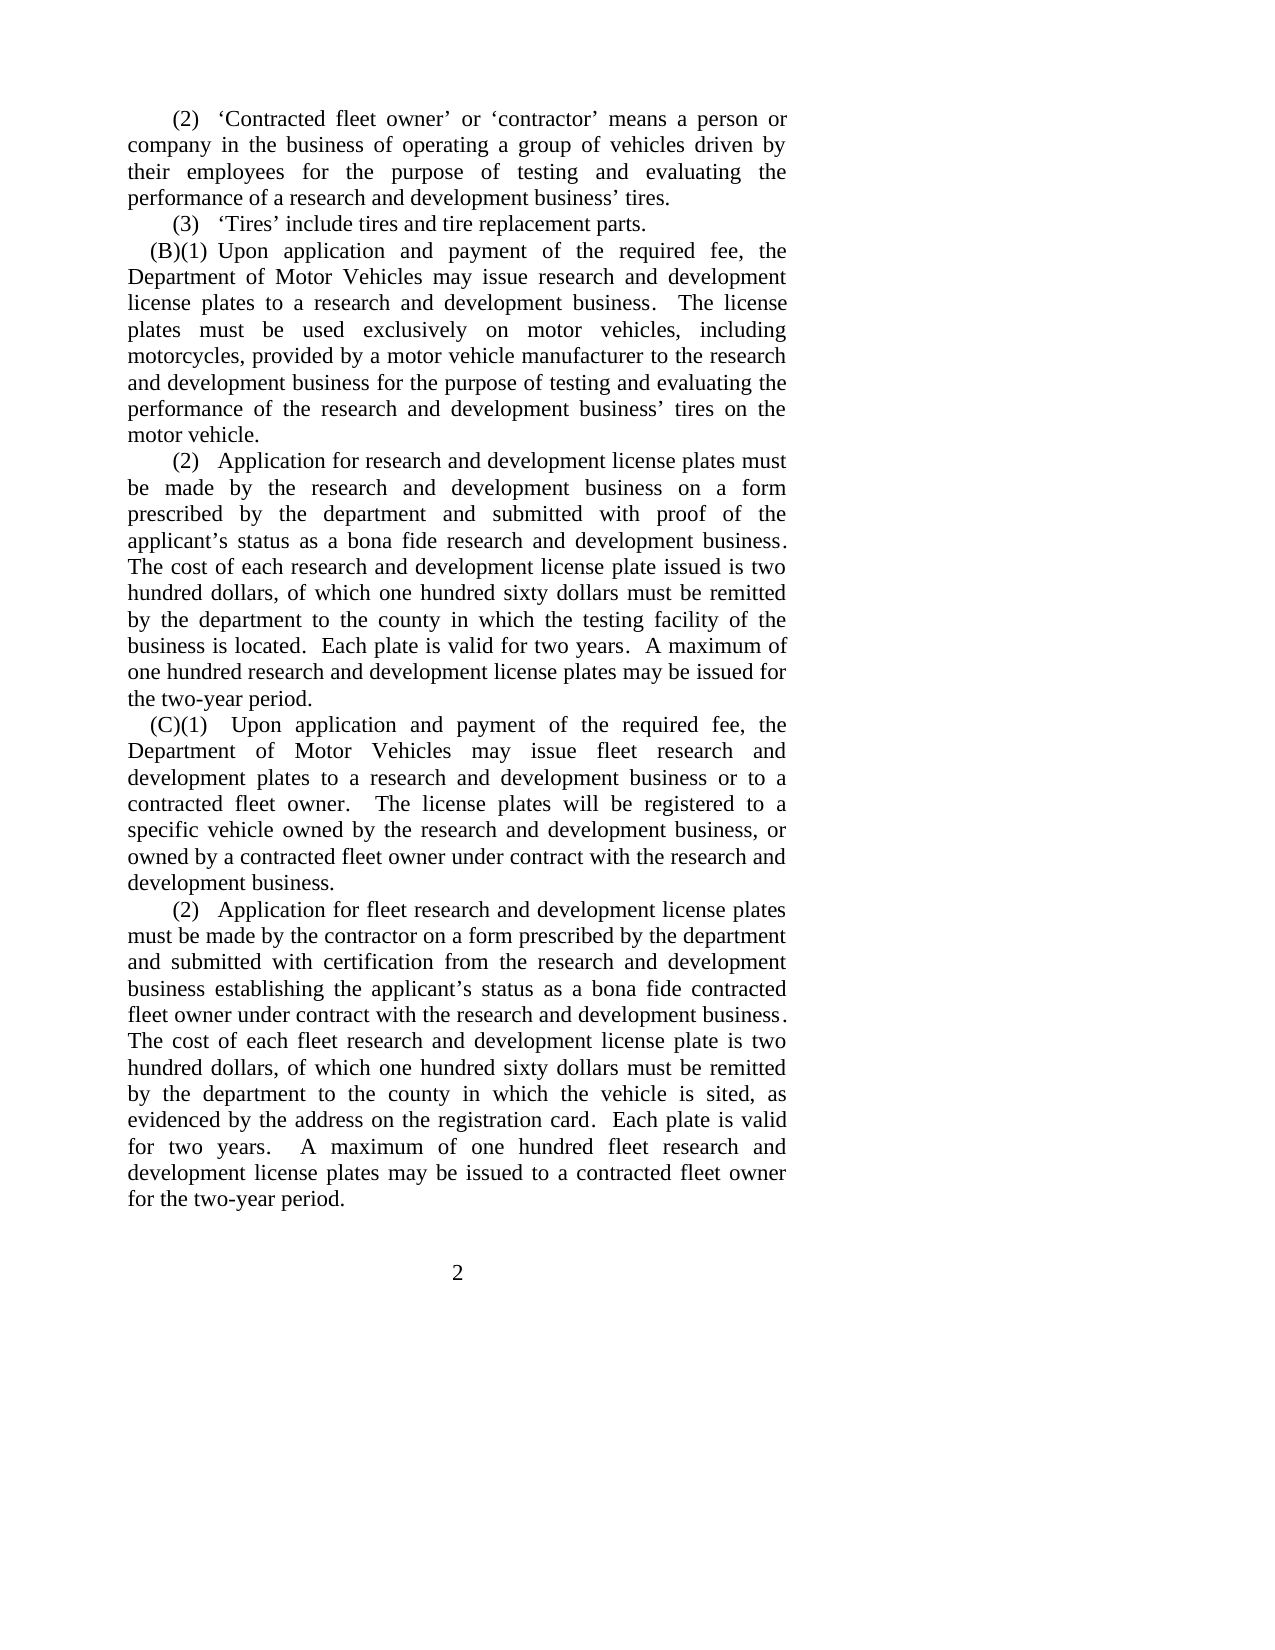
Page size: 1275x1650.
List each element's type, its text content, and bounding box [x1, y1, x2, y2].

text (2) ‘Contracted fleet owner’ or ‘contractor’ means a person or company in the business of operating a group of vehicles driven by their employees for the purpose of testing and evaluating the performance of a research and development business’ tires. [127, 105, 787, 210]
text (2) Application for fleet research and development license plates must be made by the contractor on a form prescribed by the department and submitted with certification from the research and development business establishing the applicant’s status as a bona fide contracted fleet owner under contract with the research and development business. The cost of each fleet research and development license plate is two hundred dollars, of which one hundred sixty dollars must be remitted by the department to the county in which the vehicle is sited, as evidenced by the address on the registration card. Each plate is valid for two years. A maximum of one hundred fleet research and development license plates may be issued to a contracted fleet owner for the two-year period. [127, 896, 787, 1212]
text (C)(1) Upon application and payment of the required fee, the Department of Motor Vehicles may issue fleet research and development plates to a research and development business or to a contracted fleet owner. The license plates will be registered to a specific vehicle owned by the research and development business, or owned by a contracted fleet owner under contract with the research and development business. [127, 711, 787, 896]
text (3) ‘Tires’ include tires and tire replacement parts. [127, 210, 787, 237]
text (2) Application for research and development license plates must be made by the research and development business on a form prescribed by the department and submitted with proof of the applicant’s status as a bona fide research and development business. The cost of each research and development license plate issued is two hundred dollars, of which one hundred sixty dollars must be remitted by the department to the county in which the testing facility of the business is located. Each plate is valid for two years. A maximum of one hundred research and development license plates may be issued for the two-year period. [127, 448, 787, 711]
text (B)(1) Upon application and payment of the required fee, the Department of Motor Vehicles may issue research and development license plates to a research and development business. The license plates must be used exclusively on motor vehicles, including motorcycles, provided by a motor vehicle manufacturer to the research and development business for the purpose of testing and evaluating the performance of the research and development business’ tires on the motor vehicle. [127, 237, 787, 448]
********************
#### [Task details]
In this listing, how many lines contain "under"? Give the number without explanation.

#### [Output below]
2